Cada um de nós deveria escolher um nome e uma vestimenta para usar nas arenas. Havia um certo peso em decidir isso; mais do que um disfarce, seriam nossos novos alter egos para enfrentar o público e esconder nossa verdadeira identidade. Nossa estreia estava marcada para o próximo fim de semana, o que nos dava poucos dias para preparar tudo – treinamento, estratégias e até mesmo os mínimos detalhes da apresentação.
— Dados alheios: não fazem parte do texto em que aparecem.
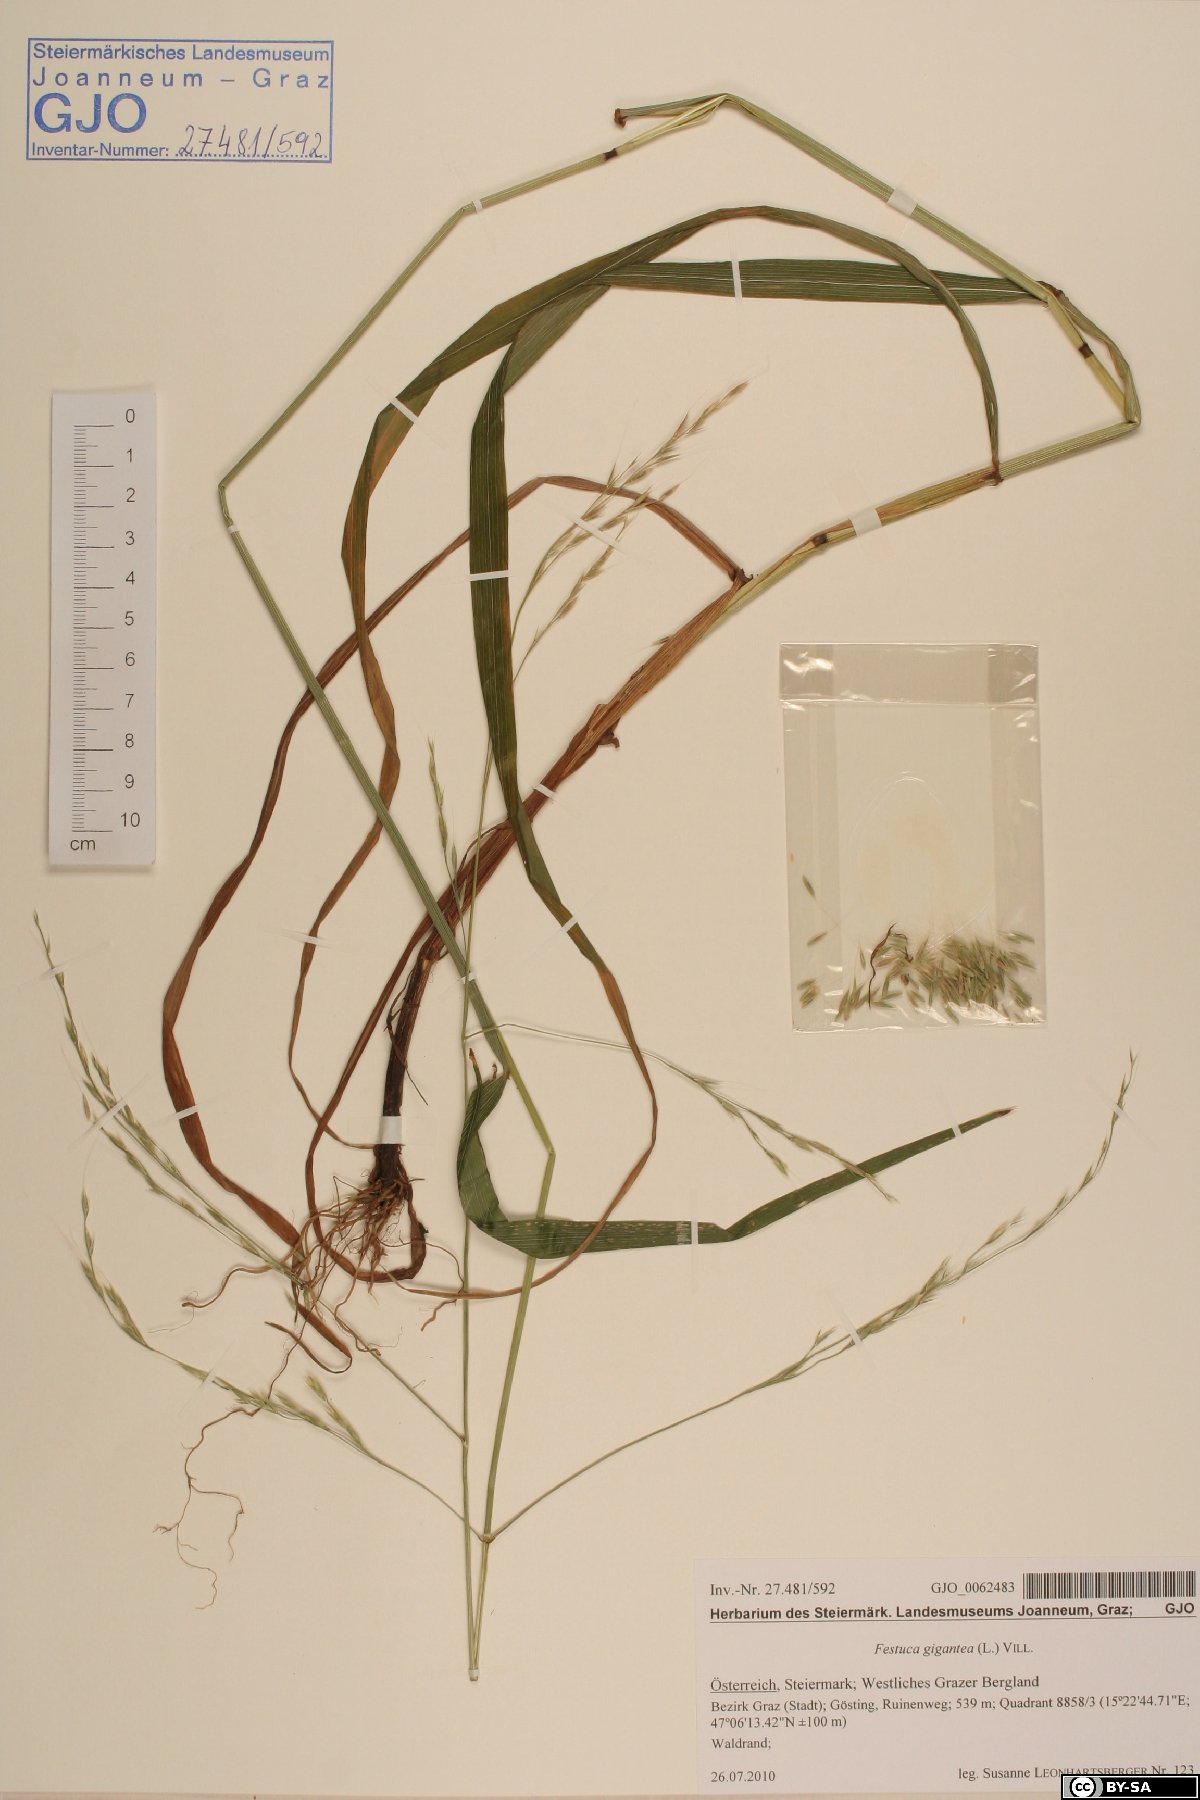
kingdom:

Voltávamos para a mansão na carroça conduzida por Marcus, o trote constante dos cavalos preenchendo o silêncio entre conversas esparsas. Claire, sentada à minha frente, rompeu a tranquilidade:
— O jantar na casa do André vai ser hoje — afirmou, lançando-me um olhar significativo. — Você vai?
Assenti com a cabeça.
— Vou sim. E acho que vocês deveriam ir também. — Completei, olhando para o grupo reunido.
Joaquim riu, descontraído.
— Comida de graça? Tô dentro.
Balancei a cabeça, mas mantive um tom sério.
— Não, falo sério. Acho bom todos irem. Mas quero que prestem atenção em algumas coisas. Primeiro: não ajam como se eu fosse o líder de vocês. O pessoal das grandes Casas é territorialista e orgulhoso. Se André me enxergar como uma ameaça agora, só vai dificultar nossos passos. Não precisamos disso neste momento.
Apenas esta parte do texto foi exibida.